START The records
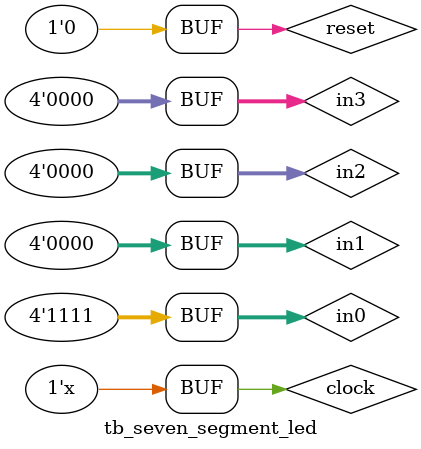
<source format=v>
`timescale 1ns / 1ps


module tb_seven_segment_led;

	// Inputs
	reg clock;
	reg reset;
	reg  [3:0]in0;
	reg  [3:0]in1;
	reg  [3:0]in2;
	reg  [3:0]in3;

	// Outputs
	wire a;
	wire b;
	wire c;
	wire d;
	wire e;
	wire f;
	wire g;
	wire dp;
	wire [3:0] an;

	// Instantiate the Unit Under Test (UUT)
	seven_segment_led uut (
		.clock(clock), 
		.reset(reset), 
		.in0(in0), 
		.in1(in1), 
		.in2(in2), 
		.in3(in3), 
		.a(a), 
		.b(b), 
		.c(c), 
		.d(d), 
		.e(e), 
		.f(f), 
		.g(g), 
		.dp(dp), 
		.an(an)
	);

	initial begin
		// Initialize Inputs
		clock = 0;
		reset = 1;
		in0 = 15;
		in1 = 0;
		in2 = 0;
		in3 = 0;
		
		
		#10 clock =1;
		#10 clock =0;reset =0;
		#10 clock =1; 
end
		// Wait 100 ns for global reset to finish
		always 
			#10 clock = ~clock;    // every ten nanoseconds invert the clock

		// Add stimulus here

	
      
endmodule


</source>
END The records
**What the task asks:** As you read the records above, find each line that contains "clock" and copy it.

**The answer:**
	reg clock;
		.clock(clock), 
		clock = 0;
		#10 clock =1;
		#10 clock =0;reset =0;
		#10 clock =1; 
			#10 clock = ~clock;    // every ten nanoseconds invert the clock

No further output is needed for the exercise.